> **Your instructions**:
Search the data for "matrices". Each line containing it is to be copied.

########

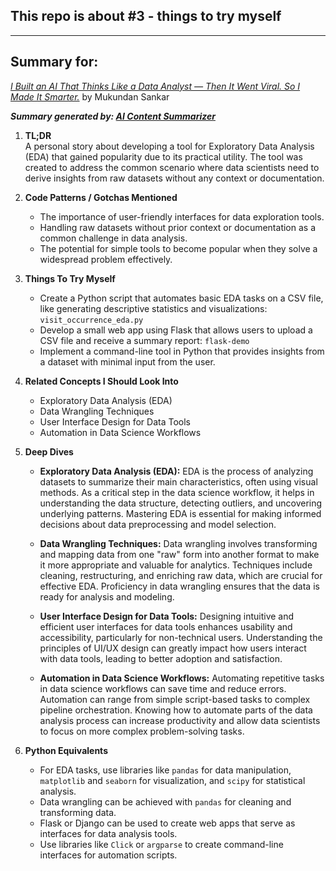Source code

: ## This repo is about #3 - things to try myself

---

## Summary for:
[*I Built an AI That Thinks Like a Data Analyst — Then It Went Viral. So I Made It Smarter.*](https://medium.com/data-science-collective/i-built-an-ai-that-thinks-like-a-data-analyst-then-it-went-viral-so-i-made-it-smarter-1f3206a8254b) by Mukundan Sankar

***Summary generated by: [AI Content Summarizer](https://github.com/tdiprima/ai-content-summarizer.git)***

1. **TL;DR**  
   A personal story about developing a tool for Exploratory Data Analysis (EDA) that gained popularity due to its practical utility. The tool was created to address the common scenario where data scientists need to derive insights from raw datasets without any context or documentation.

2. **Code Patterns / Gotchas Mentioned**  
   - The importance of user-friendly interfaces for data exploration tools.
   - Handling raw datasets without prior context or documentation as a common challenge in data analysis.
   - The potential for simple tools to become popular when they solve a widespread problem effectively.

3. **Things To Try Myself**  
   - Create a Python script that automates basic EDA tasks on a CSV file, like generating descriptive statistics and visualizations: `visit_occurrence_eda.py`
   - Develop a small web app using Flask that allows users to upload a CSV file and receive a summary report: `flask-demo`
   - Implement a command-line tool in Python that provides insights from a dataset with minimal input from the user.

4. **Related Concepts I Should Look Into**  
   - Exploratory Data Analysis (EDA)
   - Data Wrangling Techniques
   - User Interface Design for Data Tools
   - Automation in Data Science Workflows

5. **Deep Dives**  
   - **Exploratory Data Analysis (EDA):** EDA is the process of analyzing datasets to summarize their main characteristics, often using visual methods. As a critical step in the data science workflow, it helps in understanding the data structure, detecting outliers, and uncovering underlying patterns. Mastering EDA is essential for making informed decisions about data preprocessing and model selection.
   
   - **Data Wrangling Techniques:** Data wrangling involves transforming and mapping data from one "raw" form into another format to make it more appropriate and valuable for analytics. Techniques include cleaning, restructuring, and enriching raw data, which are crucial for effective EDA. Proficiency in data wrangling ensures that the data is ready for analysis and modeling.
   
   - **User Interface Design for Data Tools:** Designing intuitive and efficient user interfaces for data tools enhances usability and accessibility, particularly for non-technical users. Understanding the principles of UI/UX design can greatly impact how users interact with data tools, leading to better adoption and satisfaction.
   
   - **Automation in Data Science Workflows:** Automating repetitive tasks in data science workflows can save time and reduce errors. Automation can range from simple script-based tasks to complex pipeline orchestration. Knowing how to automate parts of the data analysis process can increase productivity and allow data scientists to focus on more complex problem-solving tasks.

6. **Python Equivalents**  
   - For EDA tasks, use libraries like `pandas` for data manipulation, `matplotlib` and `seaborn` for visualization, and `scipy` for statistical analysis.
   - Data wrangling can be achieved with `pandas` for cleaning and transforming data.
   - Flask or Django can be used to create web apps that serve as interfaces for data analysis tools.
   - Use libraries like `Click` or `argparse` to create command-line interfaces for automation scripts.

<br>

########

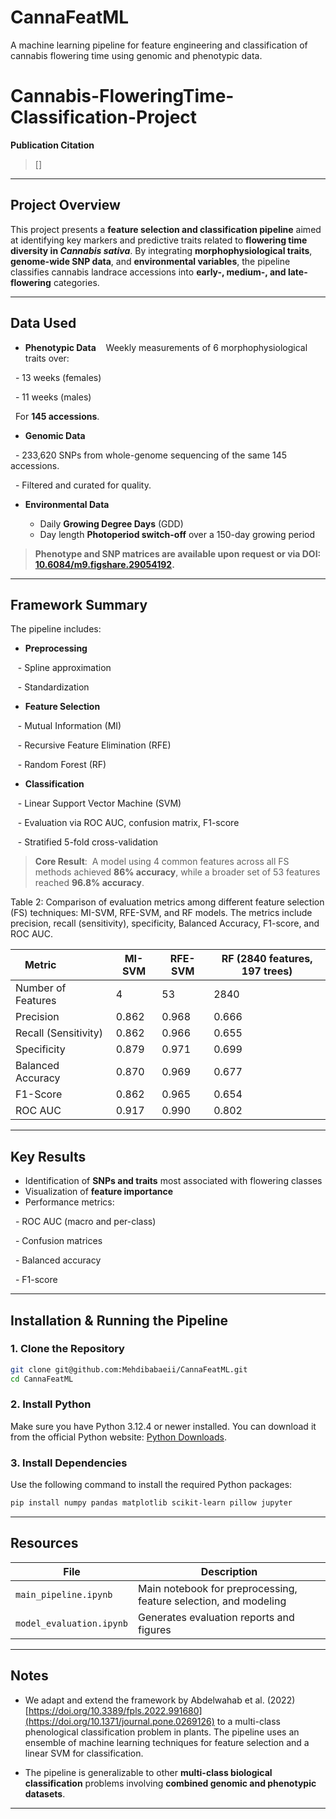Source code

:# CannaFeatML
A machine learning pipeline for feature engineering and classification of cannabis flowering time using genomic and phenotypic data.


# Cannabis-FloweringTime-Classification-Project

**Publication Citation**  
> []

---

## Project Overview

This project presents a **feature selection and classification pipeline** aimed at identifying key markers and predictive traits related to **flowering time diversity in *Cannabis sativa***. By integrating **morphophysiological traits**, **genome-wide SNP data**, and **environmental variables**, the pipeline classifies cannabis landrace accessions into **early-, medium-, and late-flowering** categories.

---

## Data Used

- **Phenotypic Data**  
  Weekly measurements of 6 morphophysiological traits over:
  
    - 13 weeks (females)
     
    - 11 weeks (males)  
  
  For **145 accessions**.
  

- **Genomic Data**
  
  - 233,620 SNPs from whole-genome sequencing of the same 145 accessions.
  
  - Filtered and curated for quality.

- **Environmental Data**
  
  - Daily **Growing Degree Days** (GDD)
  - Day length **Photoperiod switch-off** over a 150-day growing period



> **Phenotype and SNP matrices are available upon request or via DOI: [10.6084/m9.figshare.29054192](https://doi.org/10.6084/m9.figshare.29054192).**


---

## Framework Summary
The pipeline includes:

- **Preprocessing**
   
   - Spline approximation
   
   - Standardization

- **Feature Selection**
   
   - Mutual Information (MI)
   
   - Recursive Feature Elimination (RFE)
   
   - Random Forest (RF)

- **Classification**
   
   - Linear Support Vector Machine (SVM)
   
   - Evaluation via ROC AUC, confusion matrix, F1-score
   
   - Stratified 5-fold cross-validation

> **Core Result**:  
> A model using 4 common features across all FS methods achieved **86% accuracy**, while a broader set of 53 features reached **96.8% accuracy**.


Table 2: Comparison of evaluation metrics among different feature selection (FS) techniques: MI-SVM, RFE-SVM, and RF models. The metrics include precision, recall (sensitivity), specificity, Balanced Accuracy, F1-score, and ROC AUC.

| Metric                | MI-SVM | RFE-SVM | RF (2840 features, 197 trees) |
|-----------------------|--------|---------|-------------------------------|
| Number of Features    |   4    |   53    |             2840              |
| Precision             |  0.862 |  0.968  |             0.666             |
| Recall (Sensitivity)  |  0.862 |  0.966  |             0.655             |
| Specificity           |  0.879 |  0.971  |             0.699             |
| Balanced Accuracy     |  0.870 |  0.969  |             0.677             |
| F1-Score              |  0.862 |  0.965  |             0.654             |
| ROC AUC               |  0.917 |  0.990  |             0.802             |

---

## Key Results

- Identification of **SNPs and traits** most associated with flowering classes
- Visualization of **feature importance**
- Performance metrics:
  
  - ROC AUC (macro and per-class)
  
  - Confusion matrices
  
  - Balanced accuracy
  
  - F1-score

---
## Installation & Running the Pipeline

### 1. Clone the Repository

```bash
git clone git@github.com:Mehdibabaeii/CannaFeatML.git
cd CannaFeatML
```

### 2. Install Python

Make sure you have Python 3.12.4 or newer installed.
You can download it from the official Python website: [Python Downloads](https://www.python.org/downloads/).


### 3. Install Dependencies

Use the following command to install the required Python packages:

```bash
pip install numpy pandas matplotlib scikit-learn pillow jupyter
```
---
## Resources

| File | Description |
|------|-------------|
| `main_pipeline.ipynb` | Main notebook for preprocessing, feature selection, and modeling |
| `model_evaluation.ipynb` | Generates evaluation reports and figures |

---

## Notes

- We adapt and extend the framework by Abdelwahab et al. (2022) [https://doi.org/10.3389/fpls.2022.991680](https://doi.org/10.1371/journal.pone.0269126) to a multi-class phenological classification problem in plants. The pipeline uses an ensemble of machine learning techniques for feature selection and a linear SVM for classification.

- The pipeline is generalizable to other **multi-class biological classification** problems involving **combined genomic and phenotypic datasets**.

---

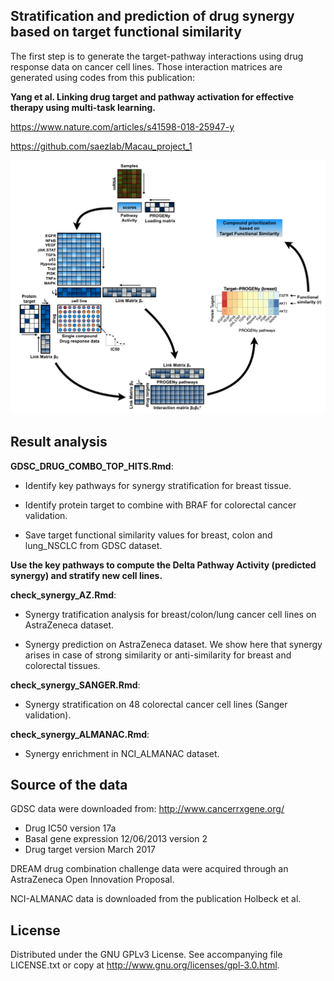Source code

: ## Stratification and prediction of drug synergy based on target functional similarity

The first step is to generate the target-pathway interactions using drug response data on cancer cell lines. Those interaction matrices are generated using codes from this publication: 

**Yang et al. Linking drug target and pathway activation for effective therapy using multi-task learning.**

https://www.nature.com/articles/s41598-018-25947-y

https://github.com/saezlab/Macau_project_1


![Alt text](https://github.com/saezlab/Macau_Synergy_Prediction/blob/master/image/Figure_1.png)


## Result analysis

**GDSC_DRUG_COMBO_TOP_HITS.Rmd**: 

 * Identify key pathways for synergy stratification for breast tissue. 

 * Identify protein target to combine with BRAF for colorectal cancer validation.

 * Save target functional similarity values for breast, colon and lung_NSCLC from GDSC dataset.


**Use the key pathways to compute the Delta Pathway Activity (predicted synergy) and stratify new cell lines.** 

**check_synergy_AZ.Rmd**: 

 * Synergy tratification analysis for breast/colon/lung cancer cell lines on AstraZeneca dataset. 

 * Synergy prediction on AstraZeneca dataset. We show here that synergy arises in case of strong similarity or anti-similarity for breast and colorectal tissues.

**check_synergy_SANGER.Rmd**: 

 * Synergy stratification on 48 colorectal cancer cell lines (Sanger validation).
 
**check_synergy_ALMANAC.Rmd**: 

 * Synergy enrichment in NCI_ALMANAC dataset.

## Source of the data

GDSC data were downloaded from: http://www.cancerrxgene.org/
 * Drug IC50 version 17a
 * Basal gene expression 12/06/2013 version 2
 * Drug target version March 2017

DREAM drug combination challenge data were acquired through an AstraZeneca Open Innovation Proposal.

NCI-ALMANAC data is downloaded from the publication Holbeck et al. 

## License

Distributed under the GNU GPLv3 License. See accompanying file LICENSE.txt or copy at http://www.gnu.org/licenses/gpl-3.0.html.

########

> **Final answer**:
> **Phenotype and SNP matrices are available upon request or via DOI: [10.6084/m9.figshare.29054192](https://doi.org/10.6084/m9.figshare.29054192).**
  - Confusion matrices
The first step is to generate the target-pathway interactions using drug response data on cancer cell lines. Those interaction matrices are generated using codes from this publication: 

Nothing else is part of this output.